- Kent Location in Sierra Leone
- Coordinates: 8°20′N 13°04′W﻿ / ﻿8.333°N 13.067°W
- Country: Sierra Leone
- Region: Western Area
- District: Western Area Rural District

Government
- • Type: Village Council
- • Village Head: Samuel Massah

Population (2013)
- • Total: 1,804
- Time zone: UTC-5 (GMT)

= Kent, Sierra Leone =

Kent is a coastal fishing village around the peninsular in the Western Area Rural District of Sierra Leone. Kent lies approximately thirty miles east of Freetown. Kent is known for its large beaches and its strong fishing community.

The population of Kent is estimated at 1,804 residents, and is ethnically diverse. The major industry in Kent is fishing, coal mining and tourism.

==History==
During the 17th and 18th centuries Kent was a centre for the slave trade; people were captured by the Portuguese, and then shipped from Kent to the Banana Islands, where they were inspected; many were later sent by ship to the Americas. During this time, the village contained several slave pens, each of which could hold up to 500 slaves.

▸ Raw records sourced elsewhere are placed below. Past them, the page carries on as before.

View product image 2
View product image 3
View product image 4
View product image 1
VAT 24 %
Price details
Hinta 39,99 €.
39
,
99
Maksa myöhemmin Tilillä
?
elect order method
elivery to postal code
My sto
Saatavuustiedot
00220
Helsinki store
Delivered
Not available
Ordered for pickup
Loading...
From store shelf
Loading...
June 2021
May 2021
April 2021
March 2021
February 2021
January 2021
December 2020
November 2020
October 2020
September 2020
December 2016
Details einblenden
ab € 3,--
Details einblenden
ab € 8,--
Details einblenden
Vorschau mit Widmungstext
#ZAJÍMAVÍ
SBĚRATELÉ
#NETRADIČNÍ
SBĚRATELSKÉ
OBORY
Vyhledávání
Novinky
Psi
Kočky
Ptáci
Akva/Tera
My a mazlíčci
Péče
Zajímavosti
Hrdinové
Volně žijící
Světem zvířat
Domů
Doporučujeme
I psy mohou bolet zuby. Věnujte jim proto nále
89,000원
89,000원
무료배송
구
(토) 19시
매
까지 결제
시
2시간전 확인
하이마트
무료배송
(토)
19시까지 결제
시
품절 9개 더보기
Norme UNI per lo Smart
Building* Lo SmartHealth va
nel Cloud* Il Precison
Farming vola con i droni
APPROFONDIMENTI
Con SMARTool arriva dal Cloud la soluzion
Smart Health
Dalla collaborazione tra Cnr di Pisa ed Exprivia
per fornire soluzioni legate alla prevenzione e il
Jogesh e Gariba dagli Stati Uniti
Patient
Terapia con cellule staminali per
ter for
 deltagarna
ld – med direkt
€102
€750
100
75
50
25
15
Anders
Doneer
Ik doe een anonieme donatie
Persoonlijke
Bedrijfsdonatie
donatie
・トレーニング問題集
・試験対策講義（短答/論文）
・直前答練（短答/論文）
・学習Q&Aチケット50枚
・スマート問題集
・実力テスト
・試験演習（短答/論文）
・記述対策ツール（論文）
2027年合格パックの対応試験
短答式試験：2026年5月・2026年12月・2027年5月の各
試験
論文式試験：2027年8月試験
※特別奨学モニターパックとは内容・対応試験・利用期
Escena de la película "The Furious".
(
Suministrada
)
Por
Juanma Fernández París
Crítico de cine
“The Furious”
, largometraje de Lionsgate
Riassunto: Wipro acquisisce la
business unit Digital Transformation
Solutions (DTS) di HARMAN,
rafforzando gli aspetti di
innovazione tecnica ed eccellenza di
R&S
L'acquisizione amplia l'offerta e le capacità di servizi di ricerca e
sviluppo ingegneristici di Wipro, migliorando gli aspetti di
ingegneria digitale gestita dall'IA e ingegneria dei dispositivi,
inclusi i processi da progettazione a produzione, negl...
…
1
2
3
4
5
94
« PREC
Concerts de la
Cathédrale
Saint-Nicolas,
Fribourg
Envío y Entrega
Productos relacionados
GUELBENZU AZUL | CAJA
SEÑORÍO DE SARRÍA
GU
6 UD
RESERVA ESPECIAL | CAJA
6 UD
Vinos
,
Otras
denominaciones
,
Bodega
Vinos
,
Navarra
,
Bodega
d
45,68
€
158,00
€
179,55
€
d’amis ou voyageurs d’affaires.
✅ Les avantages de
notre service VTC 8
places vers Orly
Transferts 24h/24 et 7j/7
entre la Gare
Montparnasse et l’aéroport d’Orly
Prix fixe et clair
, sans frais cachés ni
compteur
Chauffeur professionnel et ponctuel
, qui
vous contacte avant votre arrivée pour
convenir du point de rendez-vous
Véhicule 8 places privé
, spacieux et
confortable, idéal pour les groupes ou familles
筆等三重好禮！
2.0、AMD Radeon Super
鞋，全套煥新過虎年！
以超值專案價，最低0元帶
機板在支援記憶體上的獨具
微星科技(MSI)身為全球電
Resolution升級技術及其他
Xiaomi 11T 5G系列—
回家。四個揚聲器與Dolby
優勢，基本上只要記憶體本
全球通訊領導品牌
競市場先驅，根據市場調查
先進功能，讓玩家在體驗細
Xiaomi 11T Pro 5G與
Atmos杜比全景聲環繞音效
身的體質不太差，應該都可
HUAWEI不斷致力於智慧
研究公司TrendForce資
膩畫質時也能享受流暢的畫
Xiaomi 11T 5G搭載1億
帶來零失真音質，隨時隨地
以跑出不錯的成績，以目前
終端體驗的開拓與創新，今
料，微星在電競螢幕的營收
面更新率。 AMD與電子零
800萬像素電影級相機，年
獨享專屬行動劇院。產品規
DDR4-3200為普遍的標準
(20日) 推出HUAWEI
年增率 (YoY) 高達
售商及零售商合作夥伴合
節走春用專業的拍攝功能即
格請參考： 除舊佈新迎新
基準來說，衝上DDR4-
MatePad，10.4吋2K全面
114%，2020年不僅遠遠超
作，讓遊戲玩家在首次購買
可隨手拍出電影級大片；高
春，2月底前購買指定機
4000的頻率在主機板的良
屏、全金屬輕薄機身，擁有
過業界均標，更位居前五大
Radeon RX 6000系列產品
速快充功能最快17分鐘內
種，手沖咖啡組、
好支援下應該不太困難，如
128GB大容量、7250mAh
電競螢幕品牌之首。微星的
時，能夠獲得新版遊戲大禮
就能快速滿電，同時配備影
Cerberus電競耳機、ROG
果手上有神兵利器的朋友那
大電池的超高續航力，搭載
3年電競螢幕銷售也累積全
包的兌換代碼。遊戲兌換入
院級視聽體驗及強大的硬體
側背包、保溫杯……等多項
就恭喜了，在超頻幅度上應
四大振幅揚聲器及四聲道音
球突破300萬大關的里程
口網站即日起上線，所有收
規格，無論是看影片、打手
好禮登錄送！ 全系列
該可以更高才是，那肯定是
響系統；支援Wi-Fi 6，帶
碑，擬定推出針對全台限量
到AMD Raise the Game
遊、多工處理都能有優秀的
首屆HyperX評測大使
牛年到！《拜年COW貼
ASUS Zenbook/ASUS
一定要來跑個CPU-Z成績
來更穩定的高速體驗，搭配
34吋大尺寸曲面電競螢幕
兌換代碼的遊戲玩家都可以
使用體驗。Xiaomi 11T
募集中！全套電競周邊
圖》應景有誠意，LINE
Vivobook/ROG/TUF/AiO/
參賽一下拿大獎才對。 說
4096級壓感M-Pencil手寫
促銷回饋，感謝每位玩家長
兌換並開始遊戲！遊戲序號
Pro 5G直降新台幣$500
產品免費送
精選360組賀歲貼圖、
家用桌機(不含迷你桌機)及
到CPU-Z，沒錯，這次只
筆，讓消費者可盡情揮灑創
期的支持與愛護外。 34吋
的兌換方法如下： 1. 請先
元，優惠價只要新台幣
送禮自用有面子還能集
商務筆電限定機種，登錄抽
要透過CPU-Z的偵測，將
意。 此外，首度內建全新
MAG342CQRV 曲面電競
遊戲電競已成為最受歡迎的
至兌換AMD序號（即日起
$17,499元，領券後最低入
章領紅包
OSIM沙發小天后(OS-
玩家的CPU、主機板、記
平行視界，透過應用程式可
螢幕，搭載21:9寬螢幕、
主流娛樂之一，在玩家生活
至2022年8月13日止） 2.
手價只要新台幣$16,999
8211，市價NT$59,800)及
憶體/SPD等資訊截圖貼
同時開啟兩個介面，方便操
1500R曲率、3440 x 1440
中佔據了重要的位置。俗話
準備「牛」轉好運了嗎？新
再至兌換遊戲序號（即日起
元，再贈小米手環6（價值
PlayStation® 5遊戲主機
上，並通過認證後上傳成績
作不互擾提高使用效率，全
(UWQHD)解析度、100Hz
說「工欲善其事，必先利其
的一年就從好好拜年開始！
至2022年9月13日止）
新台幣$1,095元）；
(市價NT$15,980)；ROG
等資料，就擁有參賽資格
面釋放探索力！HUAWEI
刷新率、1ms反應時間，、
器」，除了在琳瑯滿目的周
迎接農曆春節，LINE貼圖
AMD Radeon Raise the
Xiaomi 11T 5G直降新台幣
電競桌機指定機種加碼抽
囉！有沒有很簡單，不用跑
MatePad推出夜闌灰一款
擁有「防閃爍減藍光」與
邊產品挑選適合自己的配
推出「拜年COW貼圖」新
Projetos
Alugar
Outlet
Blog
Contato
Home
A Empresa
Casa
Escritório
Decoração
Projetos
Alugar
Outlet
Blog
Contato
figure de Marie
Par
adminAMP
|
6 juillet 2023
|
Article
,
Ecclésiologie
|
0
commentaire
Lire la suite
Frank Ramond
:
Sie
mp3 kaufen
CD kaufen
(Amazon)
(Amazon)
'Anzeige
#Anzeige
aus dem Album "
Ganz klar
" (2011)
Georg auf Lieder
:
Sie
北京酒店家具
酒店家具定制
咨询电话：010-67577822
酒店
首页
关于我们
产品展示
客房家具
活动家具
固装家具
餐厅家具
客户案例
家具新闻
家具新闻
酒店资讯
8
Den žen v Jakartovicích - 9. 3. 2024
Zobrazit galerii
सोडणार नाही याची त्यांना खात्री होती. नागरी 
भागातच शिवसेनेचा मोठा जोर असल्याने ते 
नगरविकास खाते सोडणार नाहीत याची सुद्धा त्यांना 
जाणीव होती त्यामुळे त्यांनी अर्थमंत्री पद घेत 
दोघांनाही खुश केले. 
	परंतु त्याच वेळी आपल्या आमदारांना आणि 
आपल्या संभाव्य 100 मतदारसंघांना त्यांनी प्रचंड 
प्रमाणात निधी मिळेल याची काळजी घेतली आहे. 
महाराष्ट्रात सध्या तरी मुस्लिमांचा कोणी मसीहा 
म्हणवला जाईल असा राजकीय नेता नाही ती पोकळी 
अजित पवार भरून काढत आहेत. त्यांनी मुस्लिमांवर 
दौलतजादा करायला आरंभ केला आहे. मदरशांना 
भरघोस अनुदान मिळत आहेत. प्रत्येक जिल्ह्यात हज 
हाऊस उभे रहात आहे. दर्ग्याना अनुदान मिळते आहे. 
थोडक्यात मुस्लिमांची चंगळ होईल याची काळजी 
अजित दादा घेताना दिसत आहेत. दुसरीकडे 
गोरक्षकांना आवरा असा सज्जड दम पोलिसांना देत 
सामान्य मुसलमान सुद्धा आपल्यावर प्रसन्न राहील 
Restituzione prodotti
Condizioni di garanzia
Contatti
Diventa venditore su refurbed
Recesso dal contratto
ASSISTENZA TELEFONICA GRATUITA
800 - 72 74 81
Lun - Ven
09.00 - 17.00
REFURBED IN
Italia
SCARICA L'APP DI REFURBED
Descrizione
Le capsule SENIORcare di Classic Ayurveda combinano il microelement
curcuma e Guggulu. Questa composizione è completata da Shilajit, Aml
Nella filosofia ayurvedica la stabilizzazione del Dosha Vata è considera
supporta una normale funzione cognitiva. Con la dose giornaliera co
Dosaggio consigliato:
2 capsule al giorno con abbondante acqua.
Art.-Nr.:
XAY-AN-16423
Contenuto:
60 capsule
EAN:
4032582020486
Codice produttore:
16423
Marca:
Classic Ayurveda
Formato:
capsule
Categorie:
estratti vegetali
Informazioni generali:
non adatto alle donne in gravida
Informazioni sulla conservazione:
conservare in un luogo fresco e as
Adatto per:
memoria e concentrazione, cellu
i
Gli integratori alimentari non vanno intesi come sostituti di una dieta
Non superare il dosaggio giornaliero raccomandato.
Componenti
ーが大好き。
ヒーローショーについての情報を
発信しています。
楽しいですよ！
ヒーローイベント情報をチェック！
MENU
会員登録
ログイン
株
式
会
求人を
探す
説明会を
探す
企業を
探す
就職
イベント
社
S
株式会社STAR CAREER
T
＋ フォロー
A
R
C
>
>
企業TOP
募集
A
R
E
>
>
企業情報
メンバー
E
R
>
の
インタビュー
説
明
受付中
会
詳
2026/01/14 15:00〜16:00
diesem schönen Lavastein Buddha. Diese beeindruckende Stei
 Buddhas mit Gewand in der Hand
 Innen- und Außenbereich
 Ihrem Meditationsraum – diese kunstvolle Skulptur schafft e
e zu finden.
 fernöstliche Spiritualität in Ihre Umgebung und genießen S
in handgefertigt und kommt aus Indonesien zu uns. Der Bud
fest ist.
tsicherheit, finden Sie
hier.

Kent retained a connection with the slave trade following the abolition of slavery by the British. The British West Africa Squadron patrolled the area with boats to prevent illegal slaving. Kent then became a centre for hundreds of freed African American and Afro-Caribbean slaves arriving from Nova Scotia, England and the United States. The descendants of the settlers are the Creole people.

The village was officially founded and named at this time, by Nova Scotian Peter During, and Lieutenant-Colonel Charles McCarthy. The slave pens were converted to churches by Anglican missionaries.

==Economy==
Kent has been an important centre for palm nut agriculture since the 19th century, and palm wine and oil are still important components of the local economy. Fishing is also important, as is tourism. Visitors come for the beach, as well as to travel on the ferry to nearby Banana Islands.